(Saved entries)
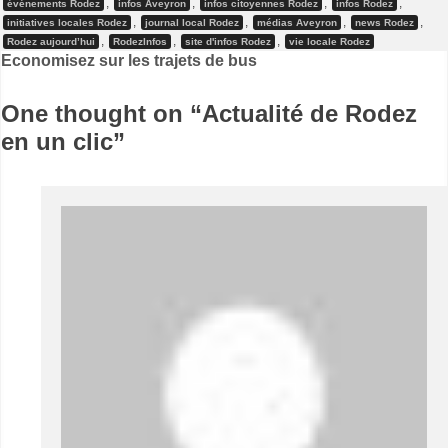
,
,
,
,
événements Rodez
infos Aveyron
infos citoyennes Rodez
infos Rodez
,
,
,
,
initiatives locales Rodez
journal local Rodez
médias Aveyron
news Rodez
,
,
,
Rodez aujourd’hui
RodezInfos
site d'infos Rodez
vie locale Rodez
Navigation
Economisez sur les trajets de bus
de
One thought on “
Actualité de Rodez
l’article
en un clic
”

**Instructions to follow**
Swap "news" for "actualités" throughout the records above, keeping every other line unchanged. Leave the pictures out of your answer.

**Response**
,
,
,
,
événements Rodez
infos Aveyron
infos citoyennes Rodez
infos Rodez
,
,
,
,
initiatives locales Rodez
journal local Rodez
médias Aveyron
actualités Rodez
,
,
,
Rodez aujourd’hui
RodezInfos
site d'infos Rodez
vie locale Rodez
Navigation
Economisez sur les trajets de bus
de
One thought on “
Actualité de Rodez
l’article
en un clic
”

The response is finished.